▸ **Task prompt**: Output only this range of the data below: the line that contains "Page size: 1500x844." through the final line, both ends included, each retyped exactly.

▸ **The input**:
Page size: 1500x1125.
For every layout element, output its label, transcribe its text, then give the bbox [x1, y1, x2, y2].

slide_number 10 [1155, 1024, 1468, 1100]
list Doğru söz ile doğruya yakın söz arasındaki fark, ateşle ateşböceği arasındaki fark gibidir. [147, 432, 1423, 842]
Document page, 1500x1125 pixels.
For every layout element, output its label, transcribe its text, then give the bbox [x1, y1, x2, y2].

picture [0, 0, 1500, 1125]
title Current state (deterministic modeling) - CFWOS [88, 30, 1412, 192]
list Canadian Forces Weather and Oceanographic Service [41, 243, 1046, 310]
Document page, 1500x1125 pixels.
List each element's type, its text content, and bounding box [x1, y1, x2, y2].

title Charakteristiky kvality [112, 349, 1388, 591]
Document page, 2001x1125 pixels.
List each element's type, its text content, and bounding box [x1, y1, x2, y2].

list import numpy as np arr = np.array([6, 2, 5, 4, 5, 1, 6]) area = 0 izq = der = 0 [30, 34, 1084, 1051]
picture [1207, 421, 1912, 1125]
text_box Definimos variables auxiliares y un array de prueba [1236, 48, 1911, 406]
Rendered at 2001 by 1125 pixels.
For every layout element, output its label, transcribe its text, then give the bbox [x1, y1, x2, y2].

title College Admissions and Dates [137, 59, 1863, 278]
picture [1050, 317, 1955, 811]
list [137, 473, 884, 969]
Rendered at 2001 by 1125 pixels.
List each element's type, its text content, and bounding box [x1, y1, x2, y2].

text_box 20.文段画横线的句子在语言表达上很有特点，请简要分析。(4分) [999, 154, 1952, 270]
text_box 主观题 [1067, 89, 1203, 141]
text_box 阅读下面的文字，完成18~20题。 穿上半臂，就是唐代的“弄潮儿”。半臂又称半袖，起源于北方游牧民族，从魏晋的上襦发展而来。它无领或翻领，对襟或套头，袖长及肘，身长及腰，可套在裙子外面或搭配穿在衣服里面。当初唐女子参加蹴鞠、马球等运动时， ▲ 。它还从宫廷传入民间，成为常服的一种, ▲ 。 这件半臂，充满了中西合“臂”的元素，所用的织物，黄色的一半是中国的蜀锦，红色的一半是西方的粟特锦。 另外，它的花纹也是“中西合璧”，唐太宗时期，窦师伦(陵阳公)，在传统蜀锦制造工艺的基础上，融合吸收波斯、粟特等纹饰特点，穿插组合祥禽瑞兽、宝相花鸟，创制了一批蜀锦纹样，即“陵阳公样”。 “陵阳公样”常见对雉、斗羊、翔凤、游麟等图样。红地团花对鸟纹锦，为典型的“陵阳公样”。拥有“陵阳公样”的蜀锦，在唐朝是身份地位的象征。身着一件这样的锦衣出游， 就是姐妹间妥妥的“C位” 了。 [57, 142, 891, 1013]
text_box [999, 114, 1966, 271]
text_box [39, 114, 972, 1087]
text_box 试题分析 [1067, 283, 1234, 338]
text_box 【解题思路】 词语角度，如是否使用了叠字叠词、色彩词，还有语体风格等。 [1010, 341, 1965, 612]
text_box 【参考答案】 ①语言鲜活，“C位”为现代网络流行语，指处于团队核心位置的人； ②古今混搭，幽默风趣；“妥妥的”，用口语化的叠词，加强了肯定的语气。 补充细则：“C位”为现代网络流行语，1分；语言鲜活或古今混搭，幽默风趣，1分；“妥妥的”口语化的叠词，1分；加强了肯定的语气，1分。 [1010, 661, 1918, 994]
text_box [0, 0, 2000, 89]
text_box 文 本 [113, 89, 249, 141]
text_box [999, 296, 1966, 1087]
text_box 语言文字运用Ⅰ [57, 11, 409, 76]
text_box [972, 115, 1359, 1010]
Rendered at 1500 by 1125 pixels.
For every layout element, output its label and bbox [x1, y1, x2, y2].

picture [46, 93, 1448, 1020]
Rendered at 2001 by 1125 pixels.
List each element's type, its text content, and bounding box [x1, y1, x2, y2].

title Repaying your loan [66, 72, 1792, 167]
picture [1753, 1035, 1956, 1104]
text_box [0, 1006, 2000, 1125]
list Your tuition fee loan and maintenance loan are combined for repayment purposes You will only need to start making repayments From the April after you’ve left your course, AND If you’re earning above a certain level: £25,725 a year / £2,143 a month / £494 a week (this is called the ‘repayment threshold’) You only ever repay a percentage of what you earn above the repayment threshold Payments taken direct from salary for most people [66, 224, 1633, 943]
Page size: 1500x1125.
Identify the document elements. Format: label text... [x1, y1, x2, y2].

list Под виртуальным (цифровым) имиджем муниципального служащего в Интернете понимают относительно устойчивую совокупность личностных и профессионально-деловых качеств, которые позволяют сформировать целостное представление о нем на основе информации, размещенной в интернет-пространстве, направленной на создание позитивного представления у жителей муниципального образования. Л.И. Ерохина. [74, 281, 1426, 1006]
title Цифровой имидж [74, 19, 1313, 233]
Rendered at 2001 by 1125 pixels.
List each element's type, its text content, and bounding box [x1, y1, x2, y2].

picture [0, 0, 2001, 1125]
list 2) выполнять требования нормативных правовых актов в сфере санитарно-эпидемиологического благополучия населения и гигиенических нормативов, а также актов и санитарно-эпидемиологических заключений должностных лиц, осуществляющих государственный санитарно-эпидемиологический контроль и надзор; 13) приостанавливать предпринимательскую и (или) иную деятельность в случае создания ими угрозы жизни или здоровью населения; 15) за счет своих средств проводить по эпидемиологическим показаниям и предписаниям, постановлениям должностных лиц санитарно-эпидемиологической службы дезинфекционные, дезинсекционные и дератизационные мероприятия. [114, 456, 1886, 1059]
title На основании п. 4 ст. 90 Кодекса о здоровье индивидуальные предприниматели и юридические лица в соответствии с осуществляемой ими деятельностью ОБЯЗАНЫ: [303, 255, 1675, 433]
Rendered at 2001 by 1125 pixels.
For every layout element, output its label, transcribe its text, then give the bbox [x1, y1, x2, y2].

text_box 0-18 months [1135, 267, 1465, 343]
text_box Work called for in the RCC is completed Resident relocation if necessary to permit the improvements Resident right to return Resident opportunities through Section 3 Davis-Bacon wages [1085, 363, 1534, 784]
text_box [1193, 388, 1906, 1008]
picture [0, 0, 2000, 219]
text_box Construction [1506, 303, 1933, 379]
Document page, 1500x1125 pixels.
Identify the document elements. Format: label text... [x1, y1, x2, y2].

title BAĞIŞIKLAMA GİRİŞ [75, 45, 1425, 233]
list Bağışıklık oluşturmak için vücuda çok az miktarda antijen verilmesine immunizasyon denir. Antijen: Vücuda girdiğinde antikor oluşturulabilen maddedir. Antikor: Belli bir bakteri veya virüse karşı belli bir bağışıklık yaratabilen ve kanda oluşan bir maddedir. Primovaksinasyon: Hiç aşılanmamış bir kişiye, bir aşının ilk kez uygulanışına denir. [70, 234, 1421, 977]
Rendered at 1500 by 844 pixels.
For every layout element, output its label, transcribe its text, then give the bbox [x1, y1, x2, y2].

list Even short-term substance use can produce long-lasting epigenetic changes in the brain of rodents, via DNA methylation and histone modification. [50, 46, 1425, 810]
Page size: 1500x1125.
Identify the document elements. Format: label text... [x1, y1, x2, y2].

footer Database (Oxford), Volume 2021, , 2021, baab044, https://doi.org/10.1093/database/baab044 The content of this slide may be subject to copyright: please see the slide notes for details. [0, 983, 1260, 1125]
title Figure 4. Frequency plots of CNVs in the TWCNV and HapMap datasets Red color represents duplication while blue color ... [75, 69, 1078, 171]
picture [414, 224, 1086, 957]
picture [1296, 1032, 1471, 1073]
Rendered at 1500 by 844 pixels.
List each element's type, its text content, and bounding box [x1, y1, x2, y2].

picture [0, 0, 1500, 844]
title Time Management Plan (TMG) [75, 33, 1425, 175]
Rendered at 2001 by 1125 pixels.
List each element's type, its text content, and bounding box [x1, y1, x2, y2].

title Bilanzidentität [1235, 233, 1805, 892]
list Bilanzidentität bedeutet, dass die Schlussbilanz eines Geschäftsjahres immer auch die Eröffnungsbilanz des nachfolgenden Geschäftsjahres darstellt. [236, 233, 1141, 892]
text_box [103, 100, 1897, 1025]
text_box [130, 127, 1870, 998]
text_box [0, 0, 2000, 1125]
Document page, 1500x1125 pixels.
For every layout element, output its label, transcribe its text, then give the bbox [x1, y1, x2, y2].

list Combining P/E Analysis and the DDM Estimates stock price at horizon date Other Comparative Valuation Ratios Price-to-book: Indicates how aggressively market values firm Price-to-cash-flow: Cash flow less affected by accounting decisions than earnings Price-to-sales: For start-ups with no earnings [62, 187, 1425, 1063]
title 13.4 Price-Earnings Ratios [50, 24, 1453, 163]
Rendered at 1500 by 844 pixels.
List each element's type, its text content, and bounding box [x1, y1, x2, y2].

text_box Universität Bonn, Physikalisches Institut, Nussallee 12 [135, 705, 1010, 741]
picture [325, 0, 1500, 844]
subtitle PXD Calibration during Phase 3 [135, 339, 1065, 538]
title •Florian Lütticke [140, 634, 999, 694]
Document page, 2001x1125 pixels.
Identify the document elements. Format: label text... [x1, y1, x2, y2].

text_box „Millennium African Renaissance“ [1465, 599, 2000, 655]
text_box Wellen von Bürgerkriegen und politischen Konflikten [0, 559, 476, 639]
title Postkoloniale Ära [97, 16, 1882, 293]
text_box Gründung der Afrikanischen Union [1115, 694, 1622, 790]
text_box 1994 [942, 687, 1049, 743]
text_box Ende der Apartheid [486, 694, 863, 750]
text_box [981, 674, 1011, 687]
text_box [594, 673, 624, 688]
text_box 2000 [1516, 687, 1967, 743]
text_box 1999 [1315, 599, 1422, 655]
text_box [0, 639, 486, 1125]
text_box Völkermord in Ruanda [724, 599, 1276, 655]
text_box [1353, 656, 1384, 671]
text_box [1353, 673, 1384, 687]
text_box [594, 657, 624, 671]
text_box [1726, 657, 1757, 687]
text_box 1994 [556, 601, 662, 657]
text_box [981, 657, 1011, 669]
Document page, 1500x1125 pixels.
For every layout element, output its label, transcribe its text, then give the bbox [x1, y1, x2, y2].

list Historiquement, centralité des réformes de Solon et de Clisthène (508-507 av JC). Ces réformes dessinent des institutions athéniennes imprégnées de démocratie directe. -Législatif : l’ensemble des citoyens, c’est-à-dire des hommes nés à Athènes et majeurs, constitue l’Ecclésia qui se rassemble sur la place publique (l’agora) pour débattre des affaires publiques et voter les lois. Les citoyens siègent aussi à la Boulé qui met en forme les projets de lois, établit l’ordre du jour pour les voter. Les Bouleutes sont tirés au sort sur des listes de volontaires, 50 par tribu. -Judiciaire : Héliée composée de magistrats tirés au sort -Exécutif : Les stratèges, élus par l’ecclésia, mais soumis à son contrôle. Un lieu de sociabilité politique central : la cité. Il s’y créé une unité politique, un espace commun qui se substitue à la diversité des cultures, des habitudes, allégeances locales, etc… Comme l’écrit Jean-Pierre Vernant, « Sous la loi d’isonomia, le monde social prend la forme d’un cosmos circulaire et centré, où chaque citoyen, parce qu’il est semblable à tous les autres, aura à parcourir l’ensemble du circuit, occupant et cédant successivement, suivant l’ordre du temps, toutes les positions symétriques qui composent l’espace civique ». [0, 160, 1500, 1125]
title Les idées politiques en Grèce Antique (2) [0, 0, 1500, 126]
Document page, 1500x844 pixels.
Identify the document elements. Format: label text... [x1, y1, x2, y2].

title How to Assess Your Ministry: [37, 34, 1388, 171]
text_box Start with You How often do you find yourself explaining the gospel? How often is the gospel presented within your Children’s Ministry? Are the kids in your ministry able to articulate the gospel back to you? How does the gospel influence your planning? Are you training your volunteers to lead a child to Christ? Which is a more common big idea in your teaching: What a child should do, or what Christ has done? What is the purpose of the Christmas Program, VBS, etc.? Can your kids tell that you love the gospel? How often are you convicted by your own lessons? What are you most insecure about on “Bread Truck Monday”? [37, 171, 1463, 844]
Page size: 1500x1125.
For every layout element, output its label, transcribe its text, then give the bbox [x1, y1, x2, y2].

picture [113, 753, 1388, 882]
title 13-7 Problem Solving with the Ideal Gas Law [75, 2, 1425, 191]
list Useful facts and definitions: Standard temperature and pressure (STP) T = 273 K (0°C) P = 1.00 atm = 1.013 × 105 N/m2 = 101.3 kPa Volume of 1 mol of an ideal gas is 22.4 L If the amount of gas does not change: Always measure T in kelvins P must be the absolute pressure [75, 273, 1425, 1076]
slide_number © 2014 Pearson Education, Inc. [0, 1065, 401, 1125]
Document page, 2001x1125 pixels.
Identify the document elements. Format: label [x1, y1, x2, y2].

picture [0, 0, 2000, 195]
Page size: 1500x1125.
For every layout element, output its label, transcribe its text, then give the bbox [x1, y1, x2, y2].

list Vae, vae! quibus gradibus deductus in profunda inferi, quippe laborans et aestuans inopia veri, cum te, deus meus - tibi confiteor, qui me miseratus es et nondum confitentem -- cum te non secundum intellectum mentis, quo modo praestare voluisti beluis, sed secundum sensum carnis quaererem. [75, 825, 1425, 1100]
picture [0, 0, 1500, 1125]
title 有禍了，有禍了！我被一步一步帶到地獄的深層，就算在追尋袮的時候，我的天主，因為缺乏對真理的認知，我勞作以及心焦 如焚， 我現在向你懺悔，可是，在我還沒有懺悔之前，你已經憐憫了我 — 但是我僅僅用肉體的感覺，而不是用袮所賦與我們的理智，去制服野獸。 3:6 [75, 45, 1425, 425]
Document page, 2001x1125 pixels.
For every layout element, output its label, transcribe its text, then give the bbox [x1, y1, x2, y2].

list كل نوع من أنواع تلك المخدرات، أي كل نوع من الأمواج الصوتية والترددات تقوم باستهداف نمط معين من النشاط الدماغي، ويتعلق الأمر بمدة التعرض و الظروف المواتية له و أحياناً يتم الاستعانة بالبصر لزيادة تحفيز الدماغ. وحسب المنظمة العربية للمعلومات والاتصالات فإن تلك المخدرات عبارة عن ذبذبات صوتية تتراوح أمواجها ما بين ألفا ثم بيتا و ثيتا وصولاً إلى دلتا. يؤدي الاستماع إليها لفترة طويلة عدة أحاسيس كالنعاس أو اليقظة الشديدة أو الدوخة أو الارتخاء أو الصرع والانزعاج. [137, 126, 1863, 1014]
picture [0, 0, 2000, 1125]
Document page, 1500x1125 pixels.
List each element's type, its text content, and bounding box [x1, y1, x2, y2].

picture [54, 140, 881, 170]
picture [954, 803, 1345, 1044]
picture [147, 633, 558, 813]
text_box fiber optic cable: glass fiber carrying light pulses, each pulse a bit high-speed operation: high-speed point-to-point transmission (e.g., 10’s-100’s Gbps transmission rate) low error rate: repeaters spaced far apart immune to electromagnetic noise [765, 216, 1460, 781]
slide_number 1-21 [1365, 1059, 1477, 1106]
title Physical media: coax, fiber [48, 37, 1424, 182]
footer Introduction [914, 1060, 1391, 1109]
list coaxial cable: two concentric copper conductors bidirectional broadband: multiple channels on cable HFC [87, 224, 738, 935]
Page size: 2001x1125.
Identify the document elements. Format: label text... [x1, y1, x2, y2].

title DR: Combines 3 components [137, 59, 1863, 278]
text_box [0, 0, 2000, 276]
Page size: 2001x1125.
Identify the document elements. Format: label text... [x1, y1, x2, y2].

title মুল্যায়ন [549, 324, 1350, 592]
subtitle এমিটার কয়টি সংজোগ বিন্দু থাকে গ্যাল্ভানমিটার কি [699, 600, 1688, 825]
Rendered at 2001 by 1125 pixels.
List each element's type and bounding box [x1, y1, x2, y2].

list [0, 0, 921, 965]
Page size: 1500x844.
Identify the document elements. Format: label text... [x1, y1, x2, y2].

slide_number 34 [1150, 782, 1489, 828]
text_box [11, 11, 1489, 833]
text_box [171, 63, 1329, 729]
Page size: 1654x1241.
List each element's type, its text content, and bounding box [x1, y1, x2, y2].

▸ **Result**:
Page size: 1500x844.
Identify the document elements. Format: label text... [x1, y1, x2, y2].

slide_number 34 [1150, 782, 1489, 828]
text_box [11, 11, 1489, 833]
text_box [171, 63, 1329, 729]
Page size: 1654x1241.
List each element's type, its text content, and bounding box [x1, y1, x2, y2].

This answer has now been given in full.